LV – Donc, il a été réalisé dans le but de sensibiliser les étudiants aux violences sexistes et sexuelles, et aussi légitimer les émotions des victimes, de libérer la parole. Ça arrive de plus en plus dans des cercles privés et même pas forcément avec des gens qu’on ne connaît pas, c’est souvent des amis, ou alors des amis d’amis, etc. Et c’est très souvent dans le cercle privé.
EV – Si t’avais une réforme à proposer ?
LV – Une fois par semaine, en cours à la fac ou au collège, vraiment dans toutes ces structures-là, une fois par semaine, faire un cours justement sur ces violences, parce qu’il y a tellement de choses à dire. Il y a plein de choses à revoir et même que moi, en tant que réalisatrice de ce court métrage, je ne connais même pas. Donc voilà, c’est une fois par semaine, faire un atelier d’une heure ou deux justement, pour parler des violences sexistes et sexuelles, de la notion du consentement, de l’éducation à la sexualité, etc. Et aussi parler de la notion de consentement parce qu’il y a un gros problème d’interprétation dans notre société et je pense que c’est ce qui bloque aujourd’hui.

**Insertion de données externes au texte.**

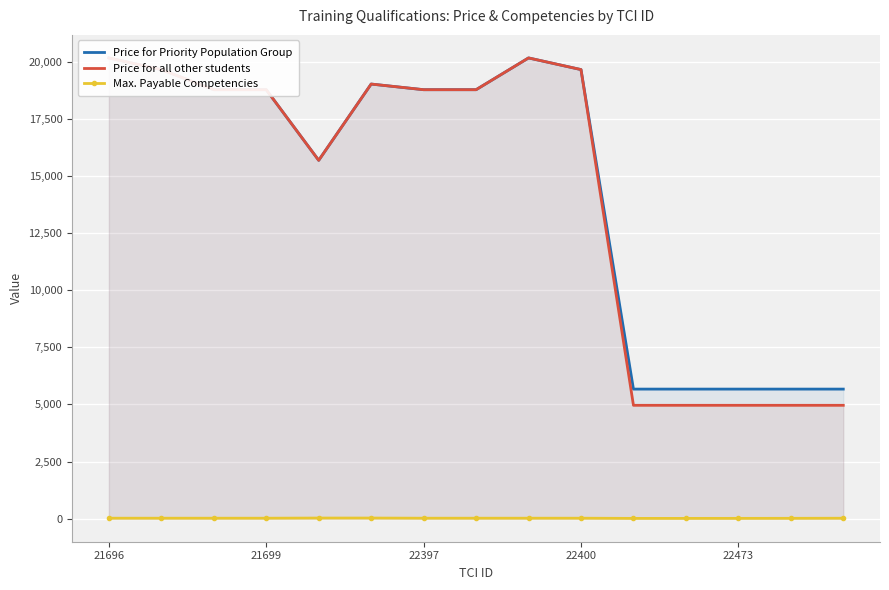

How many lines are shown in the chart?

3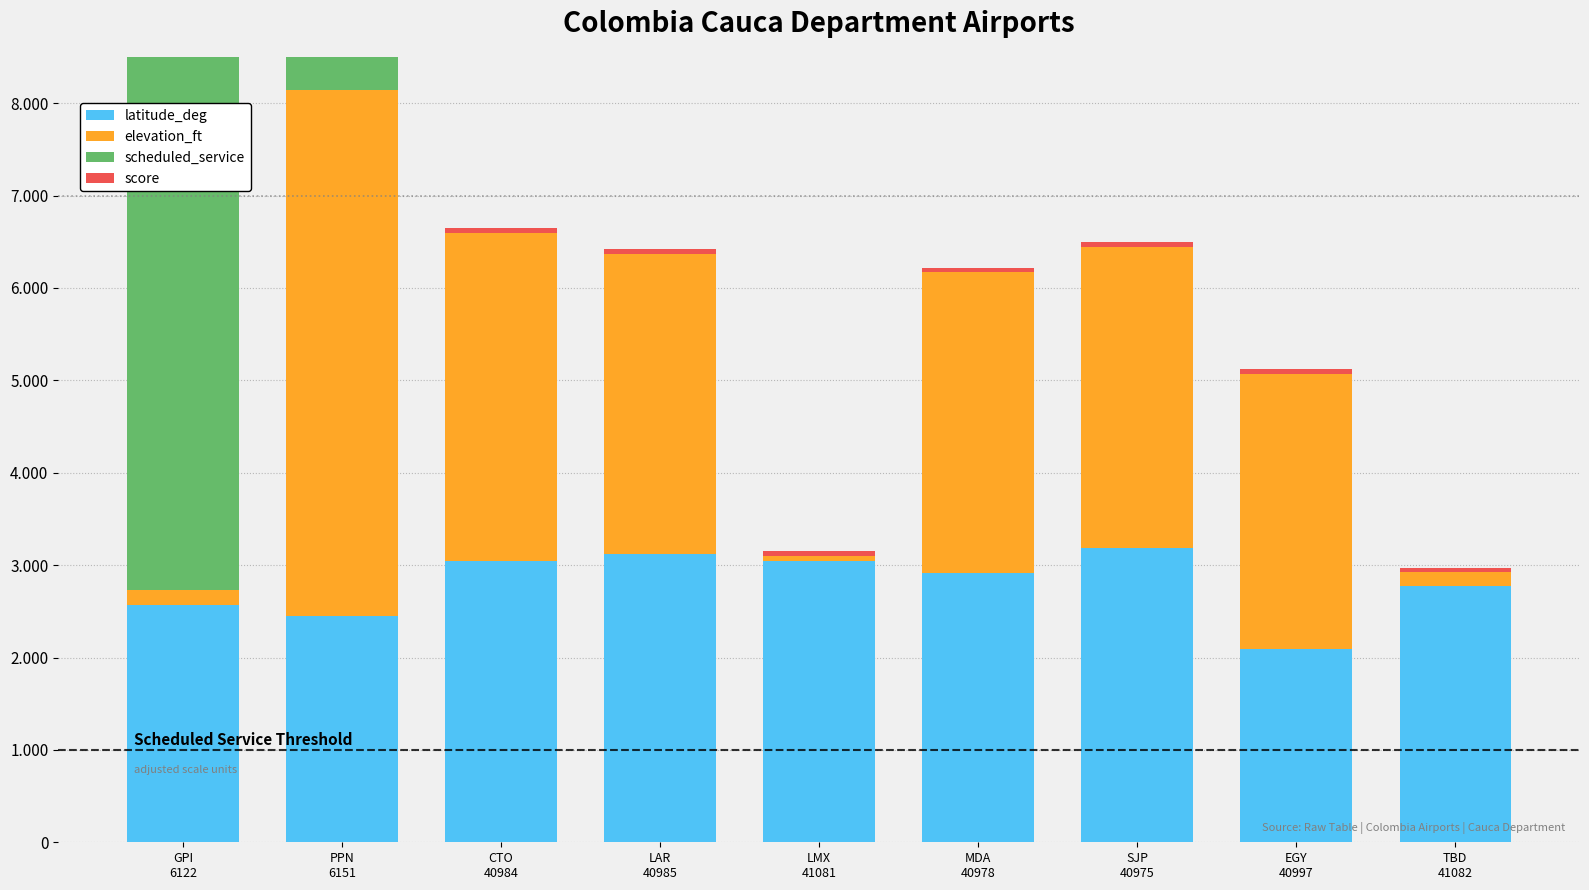

At which label does latitude_deg reach its peak?

SJP
40975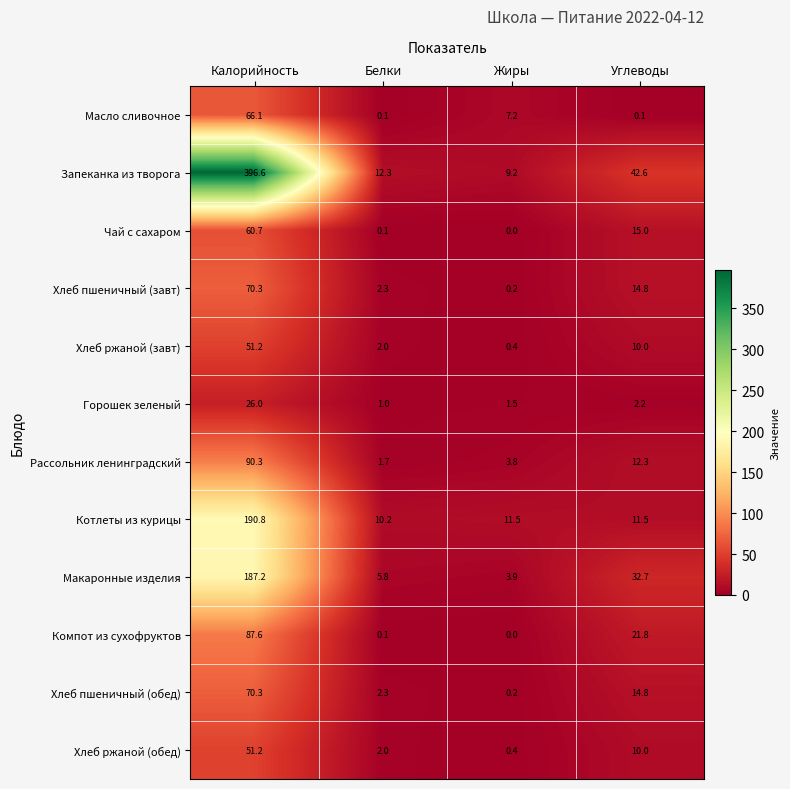

At which category is the sum across all series the highest?

Калорийность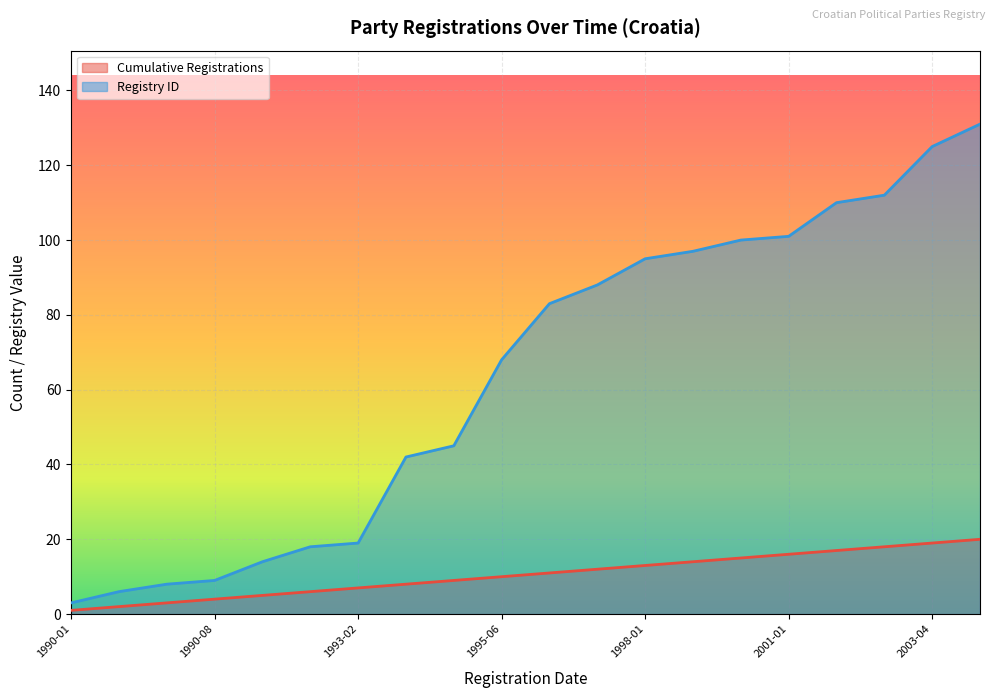

What is the label of the 6th point from the left?

1992-02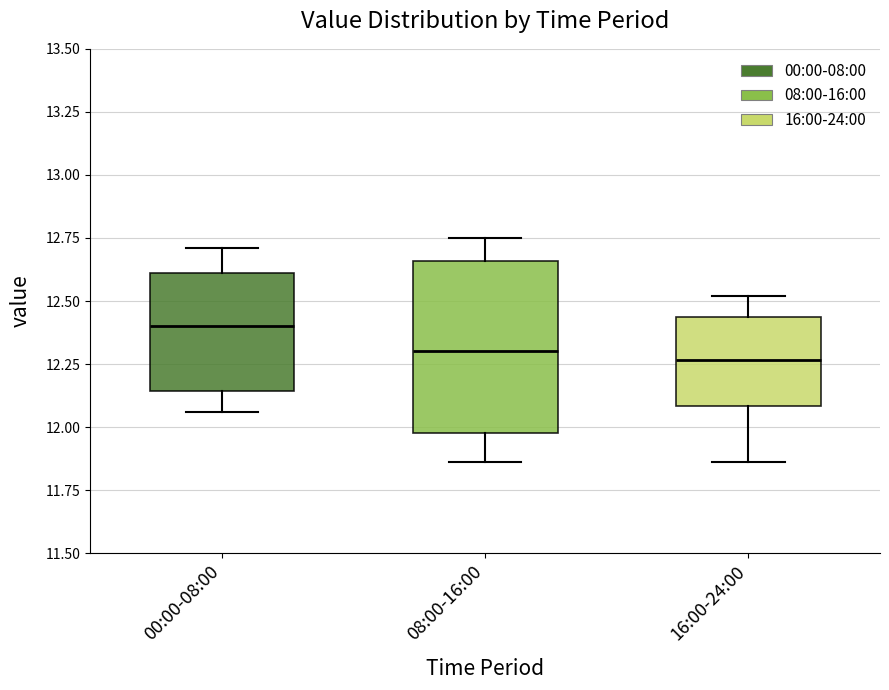

Where does the upper whisker of the box for 16:00-24:00 end on the y-axis? The values are not printed on the chart, so give them approximately, as read against the axis.

12.50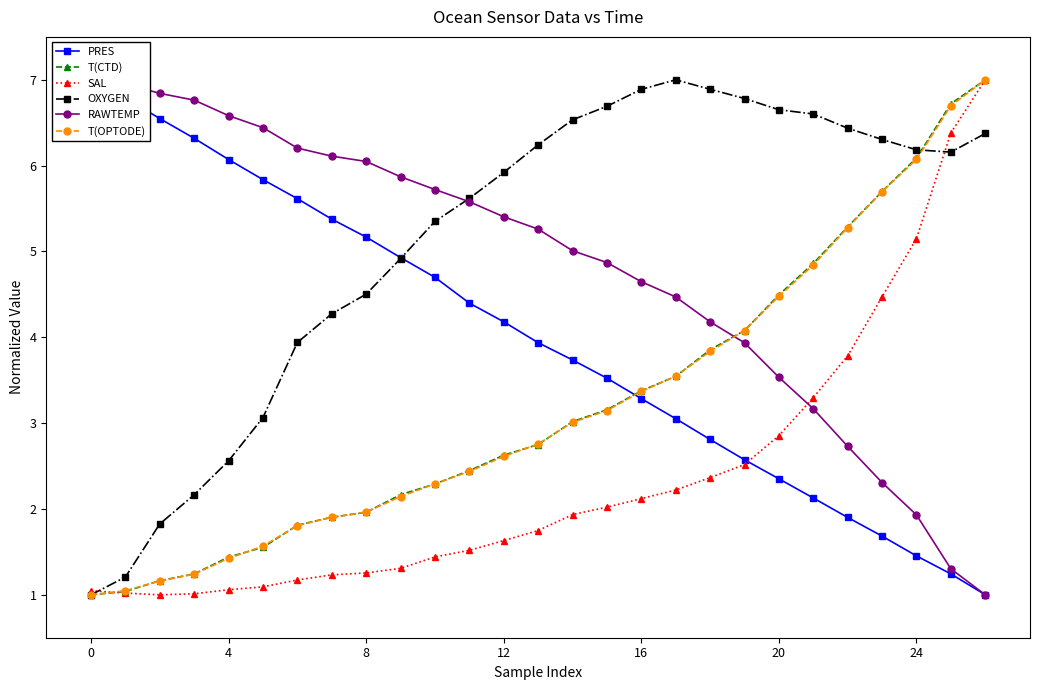

Which series ends up on top after the final intersection of T(CTD) and PRES?

T(CTD)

EV – C’est quoi être une femme en 2022 ?
LV – Pour moi être une femme, c’est par exemple ne pas pouvoir rentrer seule le soir. Je sais qu’avec mes copines on aimerait toute juste rentrer seule le soir avec notre musique, mais on sait qu’on ne peut pas le faire parce que c’est trop dangereux. Justement, c’est faire attention avec qui on reste en soirée, c’est faire attention à notre verre, on essaie de s’habiller quand même, de s’habiller comme on veut mais on sait que si on s’habille assez court, si on met une tenue assez spéciale, on va subir des critiques.
EV – Tu as un message à transmettre aux victimes ?
LV – Premièrement, à la Fédération des Étudiants d’Auvergne. On a un plan de défense des droits qui est très actif et justement qui permet d’aider, d’accompagner les victimes dans leurs démarches vis-à-vis de psychologues au sein de l’université et il y a aussi le collectif « Nous Toutes », dont j’avais parlé, qui vise justement à lutter contre ces violences.
EV – Un Last Mot ?
LV – Sachez que vous n’êtes pas seules et qu’en parler fera avancer les choses de votre côté, mais aussi dans la société. Il ne faut vraiment pas hésiter à en parler dans votre cercle privé, mais aussi dans le cercle un peu plus large, c’est-à-dire aller porter plainte pour que les agresseurs justement ne recommencent pas ce genre de choses.